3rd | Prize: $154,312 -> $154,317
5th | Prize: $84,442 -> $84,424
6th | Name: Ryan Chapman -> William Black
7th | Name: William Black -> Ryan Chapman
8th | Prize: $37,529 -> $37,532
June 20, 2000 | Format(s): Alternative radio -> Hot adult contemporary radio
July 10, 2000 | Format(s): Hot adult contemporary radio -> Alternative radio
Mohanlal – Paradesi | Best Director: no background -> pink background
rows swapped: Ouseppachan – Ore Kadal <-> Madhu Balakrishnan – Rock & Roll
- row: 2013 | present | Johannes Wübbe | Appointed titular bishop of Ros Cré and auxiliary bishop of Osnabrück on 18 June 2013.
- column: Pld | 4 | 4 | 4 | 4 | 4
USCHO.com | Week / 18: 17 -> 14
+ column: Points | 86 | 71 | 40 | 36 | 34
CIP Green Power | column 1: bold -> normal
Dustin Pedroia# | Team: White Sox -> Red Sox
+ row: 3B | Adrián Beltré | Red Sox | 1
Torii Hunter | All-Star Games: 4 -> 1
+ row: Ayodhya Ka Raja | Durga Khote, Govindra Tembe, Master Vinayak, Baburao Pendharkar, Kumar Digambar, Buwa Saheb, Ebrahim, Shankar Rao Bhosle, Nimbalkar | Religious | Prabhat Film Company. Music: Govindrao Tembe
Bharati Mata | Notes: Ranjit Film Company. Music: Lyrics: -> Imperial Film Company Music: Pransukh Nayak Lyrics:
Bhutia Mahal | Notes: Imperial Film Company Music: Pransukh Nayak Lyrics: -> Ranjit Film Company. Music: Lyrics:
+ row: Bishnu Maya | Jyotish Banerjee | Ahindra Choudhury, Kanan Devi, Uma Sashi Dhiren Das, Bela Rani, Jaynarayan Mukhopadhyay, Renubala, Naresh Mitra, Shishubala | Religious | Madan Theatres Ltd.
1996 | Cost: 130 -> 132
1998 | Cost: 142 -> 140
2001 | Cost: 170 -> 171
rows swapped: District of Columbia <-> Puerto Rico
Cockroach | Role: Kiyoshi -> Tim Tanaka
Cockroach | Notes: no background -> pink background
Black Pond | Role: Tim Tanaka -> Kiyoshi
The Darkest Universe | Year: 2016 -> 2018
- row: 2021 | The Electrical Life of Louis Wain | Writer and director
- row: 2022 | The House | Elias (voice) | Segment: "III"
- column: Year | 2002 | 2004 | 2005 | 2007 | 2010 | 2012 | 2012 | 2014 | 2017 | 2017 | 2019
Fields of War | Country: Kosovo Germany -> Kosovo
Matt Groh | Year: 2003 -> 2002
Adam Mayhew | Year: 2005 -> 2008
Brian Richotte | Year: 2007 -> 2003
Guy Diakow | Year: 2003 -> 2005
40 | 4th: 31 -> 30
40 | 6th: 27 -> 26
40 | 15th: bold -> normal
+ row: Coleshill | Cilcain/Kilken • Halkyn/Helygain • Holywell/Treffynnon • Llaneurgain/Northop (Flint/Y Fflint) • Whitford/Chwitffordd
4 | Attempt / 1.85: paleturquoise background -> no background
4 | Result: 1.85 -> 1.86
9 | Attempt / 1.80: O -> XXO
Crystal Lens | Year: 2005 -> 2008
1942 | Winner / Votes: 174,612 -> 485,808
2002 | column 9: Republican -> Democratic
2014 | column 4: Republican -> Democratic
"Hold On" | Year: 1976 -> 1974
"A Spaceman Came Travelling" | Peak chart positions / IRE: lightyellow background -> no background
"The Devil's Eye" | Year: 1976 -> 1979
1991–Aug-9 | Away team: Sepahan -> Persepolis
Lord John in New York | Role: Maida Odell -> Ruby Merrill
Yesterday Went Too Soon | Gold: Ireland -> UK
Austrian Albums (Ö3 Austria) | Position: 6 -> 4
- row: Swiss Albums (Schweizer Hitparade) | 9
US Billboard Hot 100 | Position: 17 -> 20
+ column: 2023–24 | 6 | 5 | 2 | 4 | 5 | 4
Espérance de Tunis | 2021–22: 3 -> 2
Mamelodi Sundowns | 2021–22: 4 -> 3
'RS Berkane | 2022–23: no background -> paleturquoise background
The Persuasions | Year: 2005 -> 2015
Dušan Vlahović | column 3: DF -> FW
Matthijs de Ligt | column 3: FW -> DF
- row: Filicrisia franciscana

◆ Problem requirements
Copy every line of the entries above word for word, in the same order.

◆ Task answer
3rd | Prize: $154,312 -> $154,317
5th | Prize: $84,442 -> $84,424
6th | Name: Ryan Chapman -> William Black
7th | Name: William Black -> Ryan Chapman
8th | Prize: $37,529 -> $37,532
June 20, 2000 | Format(s): Alternative radio -> Hot adult contemporary radio
July 10, 2000 | Format(s): Hot adult contemporary radio -> Alternative radio
Mohanlal – Paradesi | Best Director: no background -> pink background
rows swapped: Ouseppachan – Ore Kadal <-> Madhu Balakrishnan – Rock & Roll
- row: 2013 | present | Johannes Wübbe | Appointed titular bishop of Ros Cré and auxiliary bishop of Osnabrück on 18 June 2013.
- column: Pld | 4 | 4 | 4 | 4 | 4
USCHO.com | Week / 18: 17 -> 14
+ column: Points | 86 | 71 | 40 | 36 | 34
CIP Green Power | column 1: bold -> normal
Dustin Pedroia# | Team: White Sox -> Red Sox
+ row: 3B | Adrián Beltré | Red Sox | 1
Torii Hunter | All-Star Games: 4 -> 1
+ row: Ayodhya Ka Raja | Durga Khote, Govindra Tembe, Master Vinayak, Baburao Pendharkar, Kumar Digambar, Buwa Saheb, Ebrahim, Shankar Rao Bhosle, Nimbalkar | Religious | Prabhat Film Company. Music: Govindrao Tembe
Bharati Mata | Notes: Ranjit Film Company. Music: Lyrics: -> Imperial Film Company Music: Pransukh Nayak Lyrics:
Bhutia Mahal | Notes: Imperial Film Company Music: Pransukh Nayak Lyrics: -> Ranjit Film Company. Music: Lyrics:
+ row: Bishnu Maya | Jyotish Banerjee | Ahindra Choudhury, Kanan Devi, Uma Sashi Dhiren Das, Bela Rani, Jaynarayan Mukhopadhyay, Renubala, Naresh Mitra, Shishubala | Religious | Madan Theatres Ltd.
1996 | Cost: 130 -> 132
1998 | Cost: 142 -> 140
2001 | Cost: 170 -> 171
rows swapped: District of Columbia <-> Puerto Rico
Cockroach | Role: Kiyoshi -> Tim Tanaka
Cockroach | Notes: no background -> pink background
Black Pond | Role: Tim Tanaka -> Kiyoshi
The Darkest Universe | Year: 2016 -> 2018
- row: 2021 | The Electrical Life of Louis Wain | Writer and director
- row: 2022 | The House | Elias (voice) | Segment: "III"
- column: Year | 2002 | 2004 | 2005 | 2007 | 2010 | 2012 | 2012 | 2014 | 2017 | 2017 | 2019
Fields of War | Country: Kosovo Germany -> Kosovo
Matt Groh | Year: 2003 -> 2002
Adam Mayhew | Year: 2005 -> 2008
Brian Richotte | Year: 2007 -> 2003
Guy Diakow | Year: 2003 -> 2005
40 | 4th: 31 -> 30
40 | 6th: 27 -> 26
40 | 15th: bold -> normal
+ row: Coleshill | Cilcain/Kilken • Halkyn/Helygain • Holywell/Treffynnon • Llaneurgain/Northop (Flint/Y Fflint) • Whitford/Chwitffordd
4 | Attempt / 1.85: paleturquoise background -> no background
4 | Result: 1.85 -> 1.86
9 | Attempt / 1.80: O -> XXO
Crystal Lens | Year: 2005 -> 2008
1942 | Winner / Votes: 174,612 -> 485,808
2002 | column 9: Republican -> Democratic
2014 | column 4: Republican -> Democratic
"Hold On" | Year: 1976 -> 1974
"A Spaceman Came Travelling" | Peak chart positions / IRE: lightyellow background -> no background
"The Devil's Eye" | Year: 1976 -> 1979
1991–Aug-9 | Away team: Sepahan -> Persepolis
Lord John in New York | Role: Maida Odell -> Ruby Merrill
Yesterday Went Too Soon | Gold: Ireland -> UK
Austrian Albums (Ö3 Austria) | Position: 6 -> 4
- row: Swiss Albums (Schweizer Hitparade) | 9
US Billboard Hot 100 | Position: 17 -> 20
+ column: 2023–24 | 6 | 5 | 2 | 4 | 5 | 4
Espérance de Tunis | 2021–22: 3 -> 2
Mamelodi Sundowns | 2021–22: 4 -> 3
'RS Berkane | 2022–23: no background -> paleturquoise background
The Persuasions | Year: 2005 -> 2015
Dušan Vlahović | column 3: DF -> FW
Matthijs de Ligt | column 3: FW -> DF
- row: Filicrisia franciscana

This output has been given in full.